*** Opening ENTRIES SUPPLIED ***

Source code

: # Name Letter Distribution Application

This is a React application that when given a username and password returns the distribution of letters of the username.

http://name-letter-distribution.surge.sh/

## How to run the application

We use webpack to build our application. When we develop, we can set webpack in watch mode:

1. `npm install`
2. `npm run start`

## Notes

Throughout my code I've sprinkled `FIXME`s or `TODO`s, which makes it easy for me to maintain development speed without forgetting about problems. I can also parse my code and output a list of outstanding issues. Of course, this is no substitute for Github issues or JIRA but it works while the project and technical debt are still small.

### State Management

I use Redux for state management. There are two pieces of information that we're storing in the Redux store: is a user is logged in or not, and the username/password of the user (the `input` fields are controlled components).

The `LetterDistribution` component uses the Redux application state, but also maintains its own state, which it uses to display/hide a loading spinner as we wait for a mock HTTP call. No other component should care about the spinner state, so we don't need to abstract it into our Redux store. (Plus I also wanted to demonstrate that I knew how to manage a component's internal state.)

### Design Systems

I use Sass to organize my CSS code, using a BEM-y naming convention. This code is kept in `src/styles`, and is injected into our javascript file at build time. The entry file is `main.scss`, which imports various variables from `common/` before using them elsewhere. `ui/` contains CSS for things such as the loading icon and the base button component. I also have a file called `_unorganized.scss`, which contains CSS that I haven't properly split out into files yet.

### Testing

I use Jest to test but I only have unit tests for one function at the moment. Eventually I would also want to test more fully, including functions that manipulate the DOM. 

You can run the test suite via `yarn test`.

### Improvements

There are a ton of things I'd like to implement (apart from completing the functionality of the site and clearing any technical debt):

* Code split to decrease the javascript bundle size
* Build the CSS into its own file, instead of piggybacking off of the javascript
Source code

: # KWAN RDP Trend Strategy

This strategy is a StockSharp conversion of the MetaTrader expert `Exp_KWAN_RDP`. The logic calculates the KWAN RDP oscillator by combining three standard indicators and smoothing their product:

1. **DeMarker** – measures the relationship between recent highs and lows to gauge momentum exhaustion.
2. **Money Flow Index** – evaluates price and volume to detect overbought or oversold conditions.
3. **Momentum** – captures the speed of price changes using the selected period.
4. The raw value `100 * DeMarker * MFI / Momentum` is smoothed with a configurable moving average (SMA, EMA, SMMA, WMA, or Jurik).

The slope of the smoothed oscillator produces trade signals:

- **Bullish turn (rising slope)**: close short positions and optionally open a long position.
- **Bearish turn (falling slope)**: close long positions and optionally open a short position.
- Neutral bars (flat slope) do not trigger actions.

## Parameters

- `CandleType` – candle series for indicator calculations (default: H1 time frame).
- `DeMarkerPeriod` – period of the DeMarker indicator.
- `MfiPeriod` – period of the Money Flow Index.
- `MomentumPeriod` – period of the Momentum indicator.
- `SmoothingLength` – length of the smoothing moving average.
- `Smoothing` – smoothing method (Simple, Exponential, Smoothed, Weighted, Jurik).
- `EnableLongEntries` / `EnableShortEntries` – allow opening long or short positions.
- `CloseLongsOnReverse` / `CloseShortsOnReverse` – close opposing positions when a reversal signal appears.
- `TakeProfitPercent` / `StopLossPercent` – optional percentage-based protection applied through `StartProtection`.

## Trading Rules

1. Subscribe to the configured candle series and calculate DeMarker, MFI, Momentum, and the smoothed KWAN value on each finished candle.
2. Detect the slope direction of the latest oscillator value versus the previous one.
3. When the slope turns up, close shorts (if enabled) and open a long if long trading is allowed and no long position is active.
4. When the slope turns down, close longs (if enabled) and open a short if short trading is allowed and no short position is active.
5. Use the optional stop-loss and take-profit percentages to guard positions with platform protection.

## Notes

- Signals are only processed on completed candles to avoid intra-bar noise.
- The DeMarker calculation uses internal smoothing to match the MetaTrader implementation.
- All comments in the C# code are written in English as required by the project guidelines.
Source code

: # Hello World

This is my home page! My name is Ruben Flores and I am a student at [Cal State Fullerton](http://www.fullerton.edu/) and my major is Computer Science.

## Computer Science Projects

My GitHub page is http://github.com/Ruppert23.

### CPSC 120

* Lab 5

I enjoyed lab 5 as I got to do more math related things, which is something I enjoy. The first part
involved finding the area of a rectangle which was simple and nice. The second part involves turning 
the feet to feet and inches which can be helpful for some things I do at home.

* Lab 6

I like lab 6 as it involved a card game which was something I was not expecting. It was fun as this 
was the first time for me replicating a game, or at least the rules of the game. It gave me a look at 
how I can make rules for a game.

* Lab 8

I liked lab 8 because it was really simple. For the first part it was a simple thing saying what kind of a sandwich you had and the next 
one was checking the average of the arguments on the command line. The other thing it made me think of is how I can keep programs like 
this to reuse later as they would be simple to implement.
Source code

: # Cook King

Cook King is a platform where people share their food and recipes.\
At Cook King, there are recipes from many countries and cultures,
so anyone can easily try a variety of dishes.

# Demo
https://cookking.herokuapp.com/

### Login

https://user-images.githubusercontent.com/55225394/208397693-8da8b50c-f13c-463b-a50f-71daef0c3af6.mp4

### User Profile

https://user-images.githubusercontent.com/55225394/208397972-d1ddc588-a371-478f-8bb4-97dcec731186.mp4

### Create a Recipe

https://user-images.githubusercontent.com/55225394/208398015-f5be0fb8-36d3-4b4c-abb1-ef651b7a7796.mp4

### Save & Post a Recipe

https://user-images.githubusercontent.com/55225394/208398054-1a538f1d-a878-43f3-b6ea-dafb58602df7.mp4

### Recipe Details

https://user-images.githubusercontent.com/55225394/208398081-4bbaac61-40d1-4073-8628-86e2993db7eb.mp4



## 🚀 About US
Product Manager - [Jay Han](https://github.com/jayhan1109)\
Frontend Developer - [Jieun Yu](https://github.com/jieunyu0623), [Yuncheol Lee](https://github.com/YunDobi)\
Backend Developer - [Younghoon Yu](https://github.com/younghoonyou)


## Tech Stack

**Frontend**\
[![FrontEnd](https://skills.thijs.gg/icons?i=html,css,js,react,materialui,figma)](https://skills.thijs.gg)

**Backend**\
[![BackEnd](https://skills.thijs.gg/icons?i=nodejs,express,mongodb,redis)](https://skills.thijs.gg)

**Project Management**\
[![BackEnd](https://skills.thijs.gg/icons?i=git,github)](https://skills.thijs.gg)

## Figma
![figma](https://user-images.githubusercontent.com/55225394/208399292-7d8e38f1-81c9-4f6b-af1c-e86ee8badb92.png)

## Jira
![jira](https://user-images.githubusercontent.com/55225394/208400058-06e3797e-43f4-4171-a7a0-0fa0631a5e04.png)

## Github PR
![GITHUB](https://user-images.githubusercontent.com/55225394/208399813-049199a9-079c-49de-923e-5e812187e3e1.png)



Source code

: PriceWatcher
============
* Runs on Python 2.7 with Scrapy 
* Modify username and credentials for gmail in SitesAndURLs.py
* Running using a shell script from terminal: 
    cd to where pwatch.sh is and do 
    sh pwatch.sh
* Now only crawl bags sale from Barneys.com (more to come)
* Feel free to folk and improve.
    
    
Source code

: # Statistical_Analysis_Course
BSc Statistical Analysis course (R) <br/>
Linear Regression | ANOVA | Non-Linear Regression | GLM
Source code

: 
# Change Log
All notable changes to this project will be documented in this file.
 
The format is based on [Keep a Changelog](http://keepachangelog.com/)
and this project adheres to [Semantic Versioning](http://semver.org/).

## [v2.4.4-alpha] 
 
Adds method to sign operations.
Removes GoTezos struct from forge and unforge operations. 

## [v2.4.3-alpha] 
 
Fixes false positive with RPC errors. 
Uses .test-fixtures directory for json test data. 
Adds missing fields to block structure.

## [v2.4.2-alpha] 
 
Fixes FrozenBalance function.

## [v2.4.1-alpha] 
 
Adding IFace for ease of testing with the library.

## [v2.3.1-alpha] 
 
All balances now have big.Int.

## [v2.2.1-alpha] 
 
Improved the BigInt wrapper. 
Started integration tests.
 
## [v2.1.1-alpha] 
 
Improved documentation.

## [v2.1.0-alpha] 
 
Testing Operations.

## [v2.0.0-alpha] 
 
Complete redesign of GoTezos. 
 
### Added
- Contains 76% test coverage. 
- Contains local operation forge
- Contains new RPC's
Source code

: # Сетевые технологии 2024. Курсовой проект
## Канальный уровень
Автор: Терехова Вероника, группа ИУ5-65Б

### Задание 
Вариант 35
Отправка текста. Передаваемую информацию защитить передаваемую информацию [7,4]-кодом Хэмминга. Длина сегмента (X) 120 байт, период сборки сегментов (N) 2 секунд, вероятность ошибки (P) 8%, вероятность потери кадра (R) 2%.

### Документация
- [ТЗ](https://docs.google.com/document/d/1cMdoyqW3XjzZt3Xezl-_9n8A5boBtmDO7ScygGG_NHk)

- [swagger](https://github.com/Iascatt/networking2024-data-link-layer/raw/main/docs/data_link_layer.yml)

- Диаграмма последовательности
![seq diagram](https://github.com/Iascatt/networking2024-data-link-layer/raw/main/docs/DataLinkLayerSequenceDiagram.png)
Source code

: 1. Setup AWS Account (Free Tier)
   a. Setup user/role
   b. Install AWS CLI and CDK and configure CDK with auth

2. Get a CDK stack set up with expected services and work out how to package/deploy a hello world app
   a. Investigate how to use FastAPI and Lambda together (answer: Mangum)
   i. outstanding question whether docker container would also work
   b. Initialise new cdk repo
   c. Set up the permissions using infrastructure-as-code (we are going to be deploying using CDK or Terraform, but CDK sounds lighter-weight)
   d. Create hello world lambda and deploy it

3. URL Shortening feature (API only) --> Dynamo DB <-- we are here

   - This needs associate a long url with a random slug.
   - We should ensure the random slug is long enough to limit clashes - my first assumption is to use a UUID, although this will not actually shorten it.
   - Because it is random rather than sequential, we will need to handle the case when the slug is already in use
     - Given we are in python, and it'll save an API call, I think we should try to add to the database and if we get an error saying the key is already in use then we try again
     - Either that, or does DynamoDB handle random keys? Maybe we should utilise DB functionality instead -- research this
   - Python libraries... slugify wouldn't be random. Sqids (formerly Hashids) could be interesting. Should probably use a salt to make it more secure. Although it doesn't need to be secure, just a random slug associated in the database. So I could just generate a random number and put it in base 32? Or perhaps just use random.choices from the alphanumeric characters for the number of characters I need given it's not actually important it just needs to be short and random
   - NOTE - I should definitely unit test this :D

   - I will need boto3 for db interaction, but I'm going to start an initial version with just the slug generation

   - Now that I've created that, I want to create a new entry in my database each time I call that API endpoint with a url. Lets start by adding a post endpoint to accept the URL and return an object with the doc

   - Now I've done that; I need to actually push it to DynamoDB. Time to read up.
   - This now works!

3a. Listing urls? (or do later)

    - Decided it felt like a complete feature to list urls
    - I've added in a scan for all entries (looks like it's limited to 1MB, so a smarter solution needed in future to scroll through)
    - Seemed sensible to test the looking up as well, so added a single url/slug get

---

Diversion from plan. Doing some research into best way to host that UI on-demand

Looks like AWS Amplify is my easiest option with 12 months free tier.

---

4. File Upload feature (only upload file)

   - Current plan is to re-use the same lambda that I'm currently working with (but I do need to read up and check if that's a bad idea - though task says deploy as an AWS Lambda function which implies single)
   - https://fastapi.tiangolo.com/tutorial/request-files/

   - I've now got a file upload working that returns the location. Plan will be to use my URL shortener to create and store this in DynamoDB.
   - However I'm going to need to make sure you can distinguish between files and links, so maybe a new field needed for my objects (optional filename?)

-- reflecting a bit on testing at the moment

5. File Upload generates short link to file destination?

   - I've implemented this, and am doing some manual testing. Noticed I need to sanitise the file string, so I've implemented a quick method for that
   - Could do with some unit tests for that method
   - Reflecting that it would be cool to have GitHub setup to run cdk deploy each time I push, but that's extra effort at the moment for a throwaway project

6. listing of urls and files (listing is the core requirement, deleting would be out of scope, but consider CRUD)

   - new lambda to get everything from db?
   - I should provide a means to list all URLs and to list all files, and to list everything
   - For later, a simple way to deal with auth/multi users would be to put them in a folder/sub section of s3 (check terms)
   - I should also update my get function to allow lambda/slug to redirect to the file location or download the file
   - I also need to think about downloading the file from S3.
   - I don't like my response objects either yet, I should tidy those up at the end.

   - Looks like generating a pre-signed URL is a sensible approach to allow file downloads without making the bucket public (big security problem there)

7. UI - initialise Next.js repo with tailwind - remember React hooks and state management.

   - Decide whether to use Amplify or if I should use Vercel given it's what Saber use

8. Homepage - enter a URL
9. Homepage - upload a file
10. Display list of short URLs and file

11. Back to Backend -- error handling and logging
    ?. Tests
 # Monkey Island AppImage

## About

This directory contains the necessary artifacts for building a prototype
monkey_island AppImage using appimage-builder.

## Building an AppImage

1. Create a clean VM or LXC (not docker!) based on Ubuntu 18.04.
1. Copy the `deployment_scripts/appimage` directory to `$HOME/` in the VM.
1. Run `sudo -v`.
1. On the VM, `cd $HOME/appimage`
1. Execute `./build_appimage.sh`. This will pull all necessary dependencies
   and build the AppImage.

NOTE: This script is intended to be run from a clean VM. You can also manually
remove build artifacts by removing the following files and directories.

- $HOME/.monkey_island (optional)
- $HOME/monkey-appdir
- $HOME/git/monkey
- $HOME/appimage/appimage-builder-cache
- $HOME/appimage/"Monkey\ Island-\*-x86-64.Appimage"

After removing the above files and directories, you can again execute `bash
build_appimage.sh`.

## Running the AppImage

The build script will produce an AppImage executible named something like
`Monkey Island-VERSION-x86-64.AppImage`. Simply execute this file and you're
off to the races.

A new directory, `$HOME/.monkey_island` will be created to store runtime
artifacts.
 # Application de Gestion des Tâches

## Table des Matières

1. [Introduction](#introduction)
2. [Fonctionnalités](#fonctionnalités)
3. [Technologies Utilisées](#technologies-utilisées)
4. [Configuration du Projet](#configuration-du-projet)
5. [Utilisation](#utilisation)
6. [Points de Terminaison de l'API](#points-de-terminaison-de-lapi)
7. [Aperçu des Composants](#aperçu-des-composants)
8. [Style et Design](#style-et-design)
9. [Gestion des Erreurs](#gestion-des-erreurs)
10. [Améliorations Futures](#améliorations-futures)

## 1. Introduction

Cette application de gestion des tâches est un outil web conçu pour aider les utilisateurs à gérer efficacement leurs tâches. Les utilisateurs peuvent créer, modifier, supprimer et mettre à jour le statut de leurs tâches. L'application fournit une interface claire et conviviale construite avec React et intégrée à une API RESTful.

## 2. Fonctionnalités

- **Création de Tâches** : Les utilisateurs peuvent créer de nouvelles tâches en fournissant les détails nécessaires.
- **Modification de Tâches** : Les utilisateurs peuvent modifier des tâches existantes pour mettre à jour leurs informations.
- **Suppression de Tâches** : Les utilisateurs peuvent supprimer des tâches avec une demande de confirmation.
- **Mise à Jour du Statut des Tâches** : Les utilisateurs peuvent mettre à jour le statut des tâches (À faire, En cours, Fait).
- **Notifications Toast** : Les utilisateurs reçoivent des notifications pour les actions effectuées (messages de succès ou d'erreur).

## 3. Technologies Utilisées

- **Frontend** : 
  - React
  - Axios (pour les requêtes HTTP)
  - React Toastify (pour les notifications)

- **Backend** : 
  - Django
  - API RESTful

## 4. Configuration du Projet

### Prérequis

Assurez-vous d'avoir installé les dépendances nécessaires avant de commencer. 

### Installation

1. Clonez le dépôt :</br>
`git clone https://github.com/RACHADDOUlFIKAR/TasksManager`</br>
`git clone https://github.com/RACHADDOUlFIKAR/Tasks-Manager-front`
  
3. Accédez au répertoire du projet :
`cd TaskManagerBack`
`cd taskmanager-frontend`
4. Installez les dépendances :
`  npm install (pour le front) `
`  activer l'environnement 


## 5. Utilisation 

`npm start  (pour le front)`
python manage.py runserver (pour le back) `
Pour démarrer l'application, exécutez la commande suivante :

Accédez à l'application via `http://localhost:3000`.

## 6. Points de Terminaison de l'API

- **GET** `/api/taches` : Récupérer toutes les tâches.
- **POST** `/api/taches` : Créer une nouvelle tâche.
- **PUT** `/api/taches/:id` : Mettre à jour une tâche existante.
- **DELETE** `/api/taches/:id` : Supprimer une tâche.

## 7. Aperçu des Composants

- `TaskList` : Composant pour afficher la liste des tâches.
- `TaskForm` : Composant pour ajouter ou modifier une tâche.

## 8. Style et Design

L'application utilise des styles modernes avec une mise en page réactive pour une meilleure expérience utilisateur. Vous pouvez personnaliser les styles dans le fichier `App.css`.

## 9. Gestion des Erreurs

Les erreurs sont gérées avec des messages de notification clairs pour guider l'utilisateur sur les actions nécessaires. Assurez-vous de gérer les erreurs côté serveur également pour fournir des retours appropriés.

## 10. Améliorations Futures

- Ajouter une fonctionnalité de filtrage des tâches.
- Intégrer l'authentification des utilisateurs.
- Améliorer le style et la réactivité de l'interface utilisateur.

*** Closing ENTRIES SUPPLIED ***

• _WHAT TO PRODUCE_: Recast the lines of the material above as a numbered list with blank lines omitted. Begin at the line that has "- This needs" and stop after the line that has "4. File Upload feature (only upload file)".

• _ANSWER SPACE_:
1.    - This needs associate a long url with a random slug.
2.    - We should ensure the random slug is long enough to limit clashes - my first assumption is to use a UUID, although this will not actually shorten it.
3.    - Because it is random rather than sequential, we will need to handle the case when the slug is already in use
4.      - Given we are in python, and it'll save an API call, I think we should try to add to the database and if we get an error saying the key is already in use then we try again
5.      - Either that, or does DynamoDB handle random keys? Maybe we should utilise DB functionality instead -- research this
6.    - Python libraries... slugify wouldn't be random. Sqids (formerly Hashids) could be interesting. Should probably use a salt to make it more secure. Although it doesn't need to be secure, just a random slug associated in the database. So I could just generate a random number and put it in base 32? Or perhaps just use random.choices from the alphanumeric characters for the number of characters I need given it's not actually important it just needs to be short and random
7.    - NOTE - I should definitely unit test this :D
8.    - I will need boto3 for db interaction, but I'm going to start an initial version with just the slug generation
9.    - Now that I've created that, I want to create a new entry in my database each time I call that API endpoint with a url. Lets start by adding a post endpoint to accept the URL and return an object with the doc
10.    - Now I've done that; I need to actually push it to DynamoDB. Time to read up.
11.    - This now works!
12. 3a. Listing urls? (or do later)
13.     - Decided it felt like a complete feature to list urls
14.     - I've added in a scan for all entries (looks like it's limited to 1MB, so a smarter solution needed in future to scroll through)
15.     - Seemed sensible to test the looking up as well, so added a single url/slug get
16. ---
17. Diversion from plan. Doing some research into best way to host that UI on-demand
18. Looks like AWS Amplify is my easiest option with 12 months free tier.
19. ---
20. 4. File Upload feature (only upload file)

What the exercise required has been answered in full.